Мэриан вздохнула. Я тоже помолчал, представляя себе юность сетевого Маугли и последующее столкновение с «цивилизацией».
— Ты ему тоже рассказывала сказки?
— Одну сказку. Но не ту, что тебе. У каждого человека — своя сказка.
— Между прочим, в прошлый раз ты меня замечательно усыпила. Я уже сквозь сон подумал — чаю-то я себе налил, да так и не попил!
— А-а, так ты все проспал!
— Нет-нет, я слушал внимательно до конца. И хотя у тебя очень колыбельный голос, я ни за что не хотел отключаться. Как раз из-за того, что в этой истории говорилось про обрывы связи. Но когда ты сказала «спокойной ночи», я первым расконнектился. Я это отметил перед тем, как уснуть, и твердо решил, что в следующий раз дождусь, когда ты сама дашь «отбой».

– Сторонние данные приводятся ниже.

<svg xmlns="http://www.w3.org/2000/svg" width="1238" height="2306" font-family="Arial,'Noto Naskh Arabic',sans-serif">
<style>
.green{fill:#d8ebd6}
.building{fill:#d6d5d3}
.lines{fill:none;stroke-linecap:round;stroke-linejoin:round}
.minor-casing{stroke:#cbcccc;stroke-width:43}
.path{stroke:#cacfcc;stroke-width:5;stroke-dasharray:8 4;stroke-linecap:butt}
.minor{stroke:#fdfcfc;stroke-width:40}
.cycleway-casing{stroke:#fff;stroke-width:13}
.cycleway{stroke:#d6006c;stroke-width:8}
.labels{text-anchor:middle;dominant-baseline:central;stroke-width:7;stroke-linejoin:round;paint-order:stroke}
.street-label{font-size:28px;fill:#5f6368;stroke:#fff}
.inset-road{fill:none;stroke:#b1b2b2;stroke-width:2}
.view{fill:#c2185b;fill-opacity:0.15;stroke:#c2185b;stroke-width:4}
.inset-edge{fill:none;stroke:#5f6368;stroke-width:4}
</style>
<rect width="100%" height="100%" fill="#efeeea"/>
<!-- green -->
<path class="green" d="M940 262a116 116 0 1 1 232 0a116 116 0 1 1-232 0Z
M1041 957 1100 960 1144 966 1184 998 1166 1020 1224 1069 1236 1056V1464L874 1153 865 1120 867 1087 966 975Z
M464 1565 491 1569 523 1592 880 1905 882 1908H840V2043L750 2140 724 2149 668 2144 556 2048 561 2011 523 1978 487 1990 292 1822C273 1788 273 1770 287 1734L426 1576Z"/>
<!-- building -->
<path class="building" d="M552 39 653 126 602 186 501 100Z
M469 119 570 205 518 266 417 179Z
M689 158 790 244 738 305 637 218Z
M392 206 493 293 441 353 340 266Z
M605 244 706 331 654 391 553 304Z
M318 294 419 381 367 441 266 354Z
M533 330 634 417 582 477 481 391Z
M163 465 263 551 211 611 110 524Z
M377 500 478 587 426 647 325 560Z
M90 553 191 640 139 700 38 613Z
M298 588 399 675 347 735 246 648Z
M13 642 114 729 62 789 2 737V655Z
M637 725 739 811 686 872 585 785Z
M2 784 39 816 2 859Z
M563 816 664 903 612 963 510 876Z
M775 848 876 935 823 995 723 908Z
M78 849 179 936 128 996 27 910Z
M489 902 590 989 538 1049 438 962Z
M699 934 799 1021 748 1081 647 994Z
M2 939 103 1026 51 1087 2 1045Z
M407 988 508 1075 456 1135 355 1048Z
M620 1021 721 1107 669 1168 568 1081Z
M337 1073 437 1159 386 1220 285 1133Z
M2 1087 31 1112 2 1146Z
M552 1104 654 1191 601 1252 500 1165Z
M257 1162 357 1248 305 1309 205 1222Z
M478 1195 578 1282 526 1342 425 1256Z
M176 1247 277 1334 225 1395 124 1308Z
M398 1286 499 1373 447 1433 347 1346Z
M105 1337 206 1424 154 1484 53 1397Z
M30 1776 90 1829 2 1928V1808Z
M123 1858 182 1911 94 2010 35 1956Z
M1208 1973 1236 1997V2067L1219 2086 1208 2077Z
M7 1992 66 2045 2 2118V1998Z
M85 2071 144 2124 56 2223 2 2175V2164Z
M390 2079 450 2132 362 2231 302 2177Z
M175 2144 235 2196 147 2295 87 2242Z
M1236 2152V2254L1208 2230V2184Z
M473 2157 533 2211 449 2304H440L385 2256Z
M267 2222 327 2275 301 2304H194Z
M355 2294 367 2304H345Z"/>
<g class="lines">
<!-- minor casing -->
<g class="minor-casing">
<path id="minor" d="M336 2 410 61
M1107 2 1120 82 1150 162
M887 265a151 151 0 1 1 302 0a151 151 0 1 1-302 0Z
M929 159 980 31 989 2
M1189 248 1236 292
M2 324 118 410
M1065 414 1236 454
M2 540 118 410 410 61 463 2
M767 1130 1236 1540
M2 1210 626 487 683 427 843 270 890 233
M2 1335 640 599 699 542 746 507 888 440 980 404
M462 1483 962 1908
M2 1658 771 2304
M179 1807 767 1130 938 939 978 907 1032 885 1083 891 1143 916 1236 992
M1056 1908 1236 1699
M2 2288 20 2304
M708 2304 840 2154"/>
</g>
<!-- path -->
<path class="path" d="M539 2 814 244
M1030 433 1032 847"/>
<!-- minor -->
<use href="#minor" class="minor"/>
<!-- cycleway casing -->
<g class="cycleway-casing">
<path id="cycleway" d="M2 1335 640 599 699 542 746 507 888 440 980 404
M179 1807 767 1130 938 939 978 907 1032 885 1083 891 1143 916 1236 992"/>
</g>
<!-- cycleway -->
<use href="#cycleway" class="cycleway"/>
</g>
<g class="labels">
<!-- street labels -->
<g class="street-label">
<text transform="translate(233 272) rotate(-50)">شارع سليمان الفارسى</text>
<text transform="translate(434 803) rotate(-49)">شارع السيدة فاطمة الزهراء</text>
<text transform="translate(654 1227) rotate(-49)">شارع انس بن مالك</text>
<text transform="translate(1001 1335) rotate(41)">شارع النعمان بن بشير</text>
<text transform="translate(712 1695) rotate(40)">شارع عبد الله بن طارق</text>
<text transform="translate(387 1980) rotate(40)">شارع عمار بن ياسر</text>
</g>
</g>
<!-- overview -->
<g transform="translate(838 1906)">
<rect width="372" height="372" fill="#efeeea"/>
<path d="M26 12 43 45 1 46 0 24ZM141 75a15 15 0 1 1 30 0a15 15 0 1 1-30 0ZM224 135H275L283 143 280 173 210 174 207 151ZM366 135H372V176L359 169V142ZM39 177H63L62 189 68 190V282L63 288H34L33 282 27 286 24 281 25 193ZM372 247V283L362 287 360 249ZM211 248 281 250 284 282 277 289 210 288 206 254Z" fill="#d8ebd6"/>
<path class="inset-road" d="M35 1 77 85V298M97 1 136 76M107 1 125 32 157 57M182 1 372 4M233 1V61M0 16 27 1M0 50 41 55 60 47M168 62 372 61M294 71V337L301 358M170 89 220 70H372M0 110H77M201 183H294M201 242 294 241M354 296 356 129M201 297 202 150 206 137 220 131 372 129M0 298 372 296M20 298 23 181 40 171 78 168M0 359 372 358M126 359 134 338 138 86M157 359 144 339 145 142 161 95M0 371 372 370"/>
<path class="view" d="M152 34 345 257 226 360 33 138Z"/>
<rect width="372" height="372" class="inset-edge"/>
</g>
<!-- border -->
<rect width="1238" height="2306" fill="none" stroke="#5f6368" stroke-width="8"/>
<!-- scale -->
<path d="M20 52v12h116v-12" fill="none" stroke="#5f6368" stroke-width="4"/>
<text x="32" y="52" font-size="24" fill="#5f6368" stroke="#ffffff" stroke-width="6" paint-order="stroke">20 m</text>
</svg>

— Если я звоню, значит, первым трубку должен класть ты.
— Какая тут связь?
— Никакой. Это закон. Я только что его придумала.
— Но сегодня я позвонил — значит, ты кладешь трубку первой?
— А ты торопишься? Тебе хочется, чтобы я закруглялась побыстрее?
— Нет, что ты! Просто… в общем, ты опять меня поймала и запутала, сдаюсь.
— Тогда молчи, моя очередь рассказывать.
Клетка 14. ГОЛОС-III
Мы не знаем, что случилось дальше с банкиром, мозг которого Голоc занял во время «затмения». Но сам Голос наутро опять был дома, в проводах мировой телефонной сети. После этого он провел две недели, кочуя между Японией и Европой: слишком сильно его напугали Штаты, и он отдыхал подальше от них, наведываясь даже в Россию, где телефонные линии не отличались качеством, зато разговоры были самыми длинными и интересными.